March 8th’s general meeting included a discussion on the Sunrise luxury high-rise apartment project and an illuminating presentation on Houston’s finances from controller Chris Brown.
Sunrise Luxury Apartments
Sunrise Luxury Living is expected to begin construction on Sunrise Montrose, the eight story apartment building on Montrose by W. Clay, in the second quarter of 2017 and expects completion in the fourth quarter of 2018.
The property is 1.84 acres at 1320 Montrose Blvd. The building’s eight stories will include three levels of parking beneath five levels of apartments.
The Sunrise website provides the following specifications:
Building Size: 224 units
203,257 net rentable square feet
29 floor plans
Efficiency, 1 bedroom, 2 bedroom and townhome units
Stories: Eight-story podium style building with three-story parking garage on grade
Buildings: 1 building with pool area on the 4th level & a rooftop terrace
Parking: 335 spaces; 1.5 spaces per unit
At the meeting, NMCA President Ray Wilson mentioned that the company had so far taken some pains to be aware of whether or not they were causing disturbances in and around the building area.

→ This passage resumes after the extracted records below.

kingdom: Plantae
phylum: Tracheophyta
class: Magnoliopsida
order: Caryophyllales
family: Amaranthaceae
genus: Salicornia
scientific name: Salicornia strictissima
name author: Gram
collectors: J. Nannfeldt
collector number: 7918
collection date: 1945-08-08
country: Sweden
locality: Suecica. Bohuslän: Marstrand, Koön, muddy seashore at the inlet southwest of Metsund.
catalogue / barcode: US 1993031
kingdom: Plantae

Chris Brown on Houston’s Finances and Pension Reform
Chris Brown, who we learned is a proud father and fourth generation Houstonian, informed NMCA that Houston’s financial future was not doom and gloom.
With an AA credit rating, Houston is a stable investment for investors. The controller mentioned that homes sales and the median home price keep going up. Of note was Montrose’s median home price, which is 559k, while the city average is 253k.
However, while Houston isn’t financially doomed,the city is facing a great threat in its overwhelming pension obligations, which was directly responsible for the city closing 2016 with fewer assets than liabilities
Currently, Mayor Turner is working with City Council and the City Employee Pension Board to find a compromise.
The Controller informed NMCA of reform legislation that would pay down the pension debt within 30 years.
We also learned that the city’s pension is governed by state law and therefore requires state approval for changes.
And in a response to a question about what funds Harris County could offer the city to help with the pension crisis, the Controller agreed that therein lied great opportunity for some of the county’s and the city’s overlapping service districts to work together in providing parallel services and thus reducing costs.